RECORDED DATA below:

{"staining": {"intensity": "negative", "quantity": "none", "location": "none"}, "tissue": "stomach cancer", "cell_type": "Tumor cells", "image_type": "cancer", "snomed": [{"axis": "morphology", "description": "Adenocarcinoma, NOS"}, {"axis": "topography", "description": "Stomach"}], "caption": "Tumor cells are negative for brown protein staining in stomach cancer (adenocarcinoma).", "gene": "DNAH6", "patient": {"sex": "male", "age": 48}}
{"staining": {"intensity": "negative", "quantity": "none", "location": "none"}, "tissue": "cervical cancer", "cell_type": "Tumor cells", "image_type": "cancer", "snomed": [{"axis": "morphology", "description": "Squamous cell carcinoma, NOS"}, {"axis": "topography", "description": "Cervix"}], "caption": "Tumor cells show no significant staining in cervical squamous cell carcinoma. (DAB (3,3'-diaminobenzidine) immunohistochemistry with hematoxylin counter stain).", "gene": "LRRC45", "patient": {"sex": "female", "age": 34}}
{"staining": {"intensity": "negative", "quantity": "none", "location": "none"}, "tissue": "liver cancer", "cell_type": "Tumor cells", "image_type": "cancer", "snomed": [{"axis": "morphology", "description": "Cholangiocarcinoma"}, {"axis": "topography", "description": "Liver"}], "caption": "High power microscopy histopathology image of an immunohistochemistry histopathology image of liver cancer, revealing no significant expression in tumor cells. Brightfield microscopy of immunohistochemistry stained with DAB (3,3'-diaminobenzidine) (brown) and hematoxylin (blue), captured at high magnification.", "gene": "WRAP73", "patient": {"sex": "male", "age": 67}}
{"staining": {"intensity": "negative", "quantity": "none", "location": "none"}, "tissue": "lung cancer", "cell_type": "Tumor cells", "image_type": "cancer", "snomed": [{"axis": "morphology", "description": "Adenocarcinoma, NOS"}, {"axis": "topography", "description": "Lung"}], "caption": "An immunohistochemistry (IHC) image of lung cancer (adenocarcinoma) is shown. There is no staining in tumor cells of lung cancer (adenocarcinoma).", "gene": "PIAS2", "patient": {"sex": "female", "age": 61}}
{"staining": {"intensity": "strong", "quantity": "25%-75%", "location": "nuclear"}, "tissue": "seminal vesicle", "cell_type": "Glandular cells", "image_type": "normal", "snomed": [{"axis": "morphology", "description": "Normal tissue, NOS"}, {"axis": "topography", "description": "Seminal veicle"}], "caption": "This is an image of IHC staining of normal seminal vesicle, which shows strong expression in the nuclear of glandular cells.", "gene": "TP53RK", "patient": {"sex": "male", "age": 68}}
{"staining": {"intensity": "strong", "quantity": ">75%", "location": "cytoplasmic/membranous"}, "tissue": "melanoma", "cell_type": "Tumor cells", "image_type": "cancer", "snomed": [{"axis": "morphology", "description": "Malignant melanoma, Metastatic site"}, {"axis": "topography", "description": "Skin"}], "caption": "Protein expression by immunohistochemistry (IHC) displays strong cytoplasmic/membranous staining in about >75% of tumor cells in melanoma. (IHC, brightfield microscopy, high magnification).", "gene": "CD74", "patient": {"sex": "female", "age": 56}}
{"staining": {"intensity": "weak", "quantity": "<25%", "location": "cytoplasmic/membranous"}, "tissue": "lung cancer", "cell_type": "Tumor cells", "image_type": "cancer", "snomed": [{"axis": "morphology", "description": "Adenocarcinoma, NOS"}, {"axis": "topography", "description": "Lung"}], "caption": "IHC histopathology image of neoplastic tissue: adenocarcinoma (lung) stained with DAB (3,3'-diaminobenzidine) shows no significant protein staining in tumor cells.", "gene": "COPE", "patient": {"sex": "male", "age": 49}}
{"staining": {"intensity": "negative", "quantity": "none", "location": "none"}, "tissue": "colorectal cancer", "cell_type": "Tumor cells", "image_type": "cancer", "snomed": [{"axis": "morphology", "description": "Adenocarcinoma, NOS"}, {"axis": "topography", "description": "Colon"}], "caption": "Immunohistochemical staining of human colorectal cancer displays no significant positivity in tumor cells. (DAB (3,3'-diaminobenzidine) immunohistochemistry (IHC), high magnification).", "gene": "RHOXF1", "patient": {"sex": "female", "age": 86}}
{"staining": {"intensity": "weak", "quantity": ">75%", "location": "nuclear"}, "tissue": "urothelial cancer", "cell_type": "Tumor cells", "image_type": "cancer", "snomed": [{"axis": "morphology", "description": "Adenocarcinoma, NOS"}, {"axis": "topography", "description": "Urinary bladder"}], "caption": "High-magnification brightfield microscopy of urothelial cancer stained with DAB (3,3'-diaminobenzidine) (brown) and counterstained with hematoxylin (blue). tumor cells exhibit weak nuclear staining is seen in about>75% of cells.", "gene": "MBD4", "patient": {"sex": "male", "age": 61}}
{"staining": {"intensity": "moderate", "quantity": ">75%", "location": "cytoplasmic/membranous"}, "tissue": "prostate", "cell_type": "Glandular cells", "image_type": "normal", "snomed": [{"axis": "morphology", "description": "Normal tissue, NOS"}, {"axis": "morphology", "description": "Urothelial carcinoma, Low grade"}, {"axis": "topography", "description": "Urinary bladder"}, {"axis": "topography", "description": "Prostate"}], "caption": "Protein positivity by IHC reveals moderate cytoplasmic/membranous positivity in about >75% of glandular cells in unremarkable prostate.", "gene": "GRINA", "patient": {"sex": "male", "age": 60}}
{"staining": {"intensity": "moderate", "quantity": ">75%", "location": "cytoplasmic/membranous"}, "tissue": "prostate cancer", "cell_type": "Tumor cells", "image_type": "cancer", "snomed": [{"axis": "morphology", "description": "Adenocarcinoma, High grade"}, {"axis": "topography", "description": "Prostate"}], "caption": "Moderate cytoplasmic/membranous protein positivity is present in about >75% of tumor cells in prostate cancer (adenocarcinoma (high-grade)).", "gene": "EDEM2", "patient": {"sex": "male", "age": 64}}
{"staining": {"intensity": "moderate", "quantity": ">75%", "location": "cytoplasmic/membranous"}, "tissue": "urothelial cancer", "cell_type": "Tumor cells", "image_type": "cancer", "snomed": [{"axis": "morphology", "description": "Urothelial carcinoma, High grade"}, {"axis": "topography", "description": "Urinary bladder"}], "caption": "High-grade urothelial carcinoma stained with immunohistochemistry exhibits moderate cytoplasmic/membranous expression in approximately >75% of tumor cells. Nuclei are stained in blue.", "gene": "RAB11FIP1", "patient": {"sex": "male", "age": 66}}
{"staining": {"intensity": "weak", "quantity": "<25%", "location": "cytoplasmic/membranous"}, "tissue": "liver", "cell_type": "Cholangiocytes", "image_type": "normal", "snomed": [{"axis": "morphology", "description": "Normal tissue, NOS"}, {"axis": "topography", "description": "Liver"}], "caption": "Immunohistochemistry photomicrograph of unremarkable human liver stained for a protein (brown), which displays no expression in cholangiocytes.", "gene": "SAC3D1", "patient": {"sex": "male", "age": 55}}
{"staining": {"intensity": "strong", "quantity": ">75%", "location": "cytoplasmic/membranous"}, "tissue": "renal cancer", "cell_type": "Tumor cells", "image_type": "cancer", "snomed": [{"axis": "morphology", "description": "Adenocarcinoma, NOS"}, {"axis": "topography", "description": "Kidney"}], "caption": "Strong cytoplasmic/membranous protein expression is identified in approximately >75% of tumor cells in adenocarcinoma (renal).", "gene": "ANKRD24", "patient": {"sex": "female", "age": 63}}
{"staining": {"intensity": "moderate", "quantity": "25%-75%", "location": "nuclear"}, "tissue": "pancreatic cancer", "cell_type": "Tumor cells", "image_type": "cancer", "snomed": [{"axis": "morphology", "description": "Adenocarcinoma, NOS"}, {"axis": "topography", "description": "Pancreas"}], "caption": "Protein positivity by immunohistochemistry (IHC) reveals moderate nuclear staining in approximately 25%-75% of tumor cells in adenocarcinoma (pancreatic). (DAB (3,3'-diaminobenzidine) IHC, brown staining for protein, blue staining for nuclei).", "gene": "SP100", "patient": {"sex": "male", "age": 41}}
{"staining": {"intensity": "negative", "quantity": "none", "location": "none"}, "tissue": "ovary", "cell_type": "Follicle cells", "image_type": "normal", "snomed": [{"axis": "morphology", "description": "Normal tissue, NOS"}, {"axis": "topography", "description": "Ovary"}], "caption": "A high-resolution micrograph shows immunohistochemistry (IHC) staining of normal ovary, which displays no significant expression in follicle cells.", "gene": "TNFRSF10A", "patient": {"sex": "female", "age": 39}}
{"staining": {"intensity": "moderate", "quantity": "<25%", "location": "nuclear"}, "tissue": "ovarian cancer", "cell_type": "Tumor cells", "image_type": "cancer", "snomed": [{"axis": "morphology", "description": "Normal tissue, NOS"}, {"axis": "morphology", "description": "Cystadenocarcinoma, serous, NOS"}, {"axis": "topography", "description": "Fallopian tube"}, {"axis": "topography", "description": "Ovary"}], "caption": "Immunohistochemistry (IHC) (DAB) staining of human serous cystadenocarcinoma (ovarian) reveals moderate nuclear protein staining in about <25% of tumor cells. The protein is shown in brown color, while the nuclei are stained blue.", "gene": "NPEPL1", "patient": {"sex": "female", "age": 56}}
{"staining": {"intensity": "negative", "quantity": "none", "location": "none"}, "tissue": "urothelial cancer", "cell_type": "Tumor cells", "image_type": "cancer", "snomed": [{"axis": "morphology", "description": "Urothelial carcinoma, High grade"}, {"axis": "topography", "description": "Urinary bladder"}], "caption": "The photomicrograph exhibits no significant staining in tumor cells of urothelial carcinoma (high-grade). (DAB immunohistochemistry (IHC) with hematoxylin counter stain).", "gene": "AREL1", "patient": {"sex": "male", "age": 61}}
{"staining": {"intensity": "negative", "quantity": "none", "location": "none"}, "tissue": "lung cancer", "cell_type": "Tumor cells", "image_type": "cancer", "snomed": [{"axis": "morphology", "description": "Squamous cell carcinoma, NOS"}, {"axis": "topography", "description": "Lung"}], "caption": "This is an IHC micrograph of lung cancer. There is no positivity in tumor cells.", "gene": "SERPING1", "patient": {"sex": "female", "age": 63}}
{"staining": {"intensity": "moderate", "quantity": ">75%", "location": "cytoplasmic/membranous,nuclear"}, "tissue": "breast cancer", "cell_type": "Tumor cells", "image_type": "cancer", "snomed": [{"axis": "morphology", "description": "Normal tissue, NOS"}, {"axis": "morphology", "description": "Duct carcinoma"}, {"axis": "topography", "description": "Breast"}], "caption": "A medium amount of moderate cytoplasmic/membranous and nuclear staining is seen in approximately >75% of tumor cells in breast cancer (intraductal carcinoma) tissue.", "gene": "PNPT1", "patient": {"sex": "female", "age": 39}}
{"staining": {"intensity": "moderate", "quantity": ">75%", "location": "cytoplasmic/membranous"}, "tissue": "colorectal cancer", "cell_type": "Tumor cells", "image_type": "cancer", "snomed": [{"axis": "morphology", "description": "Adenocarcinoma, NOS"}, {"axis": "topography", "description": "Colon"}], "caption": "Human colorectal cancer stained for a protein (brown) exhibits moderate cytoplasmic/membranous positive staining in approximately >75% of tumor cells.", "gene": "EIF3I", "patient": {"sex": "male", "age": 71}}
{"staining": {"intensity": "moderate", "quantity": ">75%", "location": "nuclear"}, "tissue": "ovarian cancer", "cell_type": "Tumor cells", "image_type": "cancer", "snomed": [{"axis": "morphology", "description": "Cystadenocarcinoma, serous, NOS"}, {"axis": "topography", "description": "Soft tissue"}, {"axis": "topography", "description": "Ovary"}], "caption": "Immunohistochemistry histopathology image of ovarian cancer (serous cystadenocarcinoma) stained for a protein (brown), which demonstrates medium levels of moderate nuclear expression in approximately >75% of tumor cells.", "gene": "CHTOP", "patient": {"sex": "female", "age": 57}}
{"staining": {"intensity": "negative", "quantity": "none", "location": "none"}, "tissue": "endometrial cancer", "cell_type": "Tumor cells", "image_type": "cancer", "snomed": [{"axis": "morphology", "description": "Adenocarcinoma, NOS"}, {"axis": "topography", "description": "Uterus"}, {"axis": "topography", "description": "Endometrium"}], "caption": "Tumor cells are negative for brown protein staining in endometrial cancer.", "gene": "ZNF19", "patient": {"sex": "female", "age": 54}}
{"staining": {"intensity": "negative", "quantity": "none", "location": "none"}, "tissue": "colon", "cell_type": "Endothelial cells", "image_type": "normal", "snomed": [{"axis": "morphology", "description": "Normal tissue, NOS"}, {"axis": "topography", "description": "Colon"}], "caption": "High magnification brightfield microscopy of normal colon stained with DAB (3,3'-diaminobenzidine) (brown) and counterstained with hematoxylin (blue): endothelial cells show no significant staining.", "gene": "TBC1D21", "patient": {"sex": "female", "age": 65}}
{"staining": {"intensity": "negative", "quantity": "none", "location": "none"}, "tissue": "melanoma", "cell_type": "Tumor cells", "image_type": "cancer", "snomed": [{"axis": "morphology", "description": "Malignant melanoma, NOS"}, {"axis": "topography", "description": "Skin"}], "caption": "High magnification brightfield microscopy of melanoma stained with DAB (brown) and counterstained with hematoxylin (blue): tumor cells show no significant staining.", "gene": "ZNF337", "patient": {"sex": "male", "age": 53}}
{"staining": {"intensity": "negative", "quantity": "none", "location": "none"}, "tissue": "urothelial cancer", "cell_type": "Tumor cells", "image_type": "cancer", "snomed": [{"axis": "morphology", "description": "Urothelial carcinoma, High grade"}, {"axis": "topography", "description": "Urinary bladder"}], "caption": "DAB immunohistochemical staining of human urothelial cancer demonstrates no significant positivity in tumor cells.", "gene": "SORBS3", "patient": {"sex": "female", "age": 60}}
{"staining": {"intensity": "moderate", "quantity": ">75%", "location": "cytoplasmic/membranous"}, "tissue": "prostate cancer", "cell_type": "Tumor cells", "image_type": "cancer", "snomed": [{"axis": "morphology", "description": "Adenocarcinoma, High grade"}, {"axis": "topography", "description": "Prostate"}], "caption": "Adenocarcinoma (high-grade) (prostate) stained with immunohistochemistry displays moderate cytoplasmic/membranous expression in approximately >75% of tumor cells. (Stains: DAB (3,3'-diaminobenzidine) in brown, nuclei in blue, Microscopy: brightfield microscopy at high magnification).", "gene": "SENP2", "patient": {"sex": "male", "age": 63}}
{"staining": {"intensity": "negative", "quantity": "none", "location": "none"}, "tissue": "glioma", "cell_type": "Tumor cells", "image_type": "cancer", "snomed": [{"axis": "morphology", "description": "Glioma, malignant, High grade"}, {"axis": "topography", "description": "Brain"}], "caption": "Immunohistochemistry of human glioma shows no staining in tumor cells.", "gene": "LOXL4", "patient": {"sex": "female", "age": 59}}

End of RECORDED DATA.

ABOUT THIS TASK:
What you return should be the lines from the beginning of the records through the one that contains "staining in cervical", repeated exactly and with no additions.

COMPLETED EXERCISE:
{"staining": {"intensity": "negative", "quantity": "none", "location": "none"}, "tissue": "stomach cancer", "cell_type": "Tumor cells", "image_type": "cancer", "snomed": [{"axis": "morphology", "description": "Adenocarcinoma, NOS"}, {"axis": "topography", "description": "Stomach"}], "caption": "Tumor cells are negative for brown protein staining in stomach cancer (adenocarcinoma).", "gene": "DNAH6", "patient": {"sex": "male", "age": 48}}
{"staining": {"intensity": "negative", "quantity": "none", "location": "none"}, "tissue": "cervical cancer", "cell_type": "Tumor cells", "image_type": "cancer", "snomed": [{"axis": "morphology", "description": "Squamous cell carcinoma, NOS"}, {"axis": "topography", "description": "Cervix"}], "caption": "Tumor cells show no significant staining in cervical squamous cell carcinoma. (DAB (3,3'-diaminobenzidine) immunohistochemistry with hematoxylin counter stain).", "gene": "LRRC45", "patient": {"sex": "female", "age": 34}}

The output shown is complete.